In 2006, RiotMinds published the seventh edition, which has many rule changes to better support its campaign world. Among those were the removal of the basic character stats (grundegenskaper) which were replaced with 'exceptional abilities' (exceptionella karaktärsdrag), and the introduction of specializations of skills. This boxed edition is called Drakar och Demoner Trudvang.

In 2015 RiotMinds announced a re-release of the 1987 edition of the game featuring new art and minor fixes, but otherwise identical. A line of products including several new campaigns was planned after its August 2016 release. On May 16, 2016, RiotMinds announced that Drakar och Demoner Trudvang would be released in an English version, under the name Trudvang Chronicles.

In 2019, RiotMinds successfully crowdfunded Ruin Masters, an updated and re-designed English version of the classic game, including new art and design. It has cover art by Adrian Smith, and interior art from artists including, Jesper Ejsing, Johan Egerkrans and Alvaro Tapia. The Ruin Masters Bestiary was successfully funded on Kickstarter in 2021.
+---+
# [WHAT TO DO]
Using the Drakar och Demoner text, please explain in one to three sentences why RiotMinds changed the rules in the seventh edition, and name two of those changes.
+---+
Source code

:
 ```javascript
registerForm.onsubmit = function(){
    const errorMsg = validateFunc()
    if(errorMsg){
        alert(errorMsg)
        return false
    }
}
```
+---+
# [WRITTEN RESPONSE]
RiotMinds made many rule changes in the 2006 seventh edition to better support its campaign world. The basic character stats (grundegenskaper) were removed and replaced with "exceptional abilities" (exceptionella karaktärsdrag), and specializations of skills were introduced.